This Python script will compare an excel or csv file of local holdings to a curated booklist to find how much of that list you own and which titles are missing based on fuzzy matching titles and authors.

The script may appear daunting at first glance but it will do all the work for you.  Simply hit play, upload a couple spreadsheets where needed and enter a match value in step 4 when prompted.

Minuteman staff may view [a video demoing the script here.](https://drive.google.com/file/d/1KP-7dD0OAgjdFaK14myptWCRrhmwuXPS/view?usp=sharing)

# Instructions

**Prerequisite**

You will need two files containing at least title and author information.  The file can be a csv or excel (either .xls or .xlsx is fine).  Titles and authors need to each be in their own column with a header of 'title' and 'author' (capitalization does not matter).  The files can contain as many additional columns as you wish, so long as each one does include its own column header.
The first file will be a list of titles you wish to check against your current holdings.  The second should be a list of your current holdings.

**Running the script**

Each code block can be run one at a time by clicking the play icon that appears when you hover over the [] marker.  Once that block finishes running a green check will appear to the left of the block and any output from that portion of the script will appear beneath it, along with any errors that may be encountered.

You may also use the "Run All" function, found within the Runtime drop down menu to Run the entire script, though there are points where user input is required before the script will continue past a particular code block to be on the lookout for.  These are indicated by the text **Action Required**.  There are also a few **Optional** code blocks where you can download the output of the script to excel.

You may reset the output by going to the Edit menu and selecting clear all outputs.  You can also review files that have been uploaded or created as part of this script using the folder icon i the left hand navigation menu.

> _Collected material_
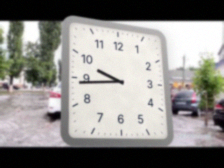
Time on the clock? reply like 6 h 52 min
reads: 9 h 44 min
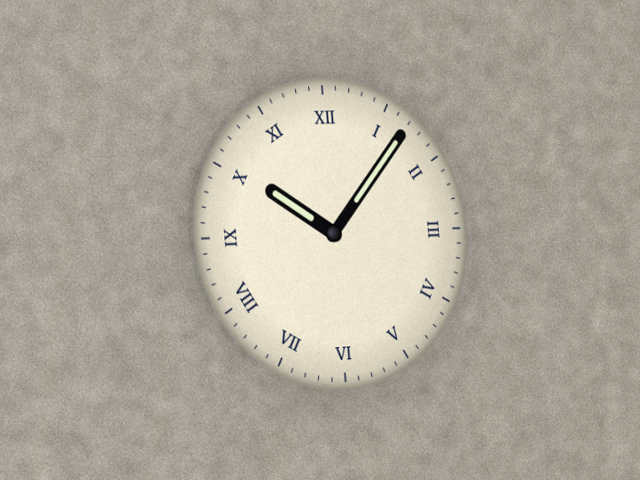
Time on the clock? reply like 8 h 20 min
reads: 10 h 07 min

> _Directions_
Return the passage of the booklist script instructions starting with "Each code block" and going on through "script to excel.", copied word for word. The listing has no connection to the text.

> _Exercise result_
Each code block can be run one at a time by clicking the play icon that appears when you hover over the [] marker.  Once that block finishes running a green check will appear to the left of the block and any output from that portion of the script will appear beneath it, along with any errors that may be encountered.

You may also use the "Run All" function, found within the Runtime drop down menu to Run the entire script, though there are points where user input is required before the script will continue past a particular code block to be on the lookout for.  These are indicated by the text **Action Required**.  There are also a few **Optional** code blocks where you can download the output of the script to excel.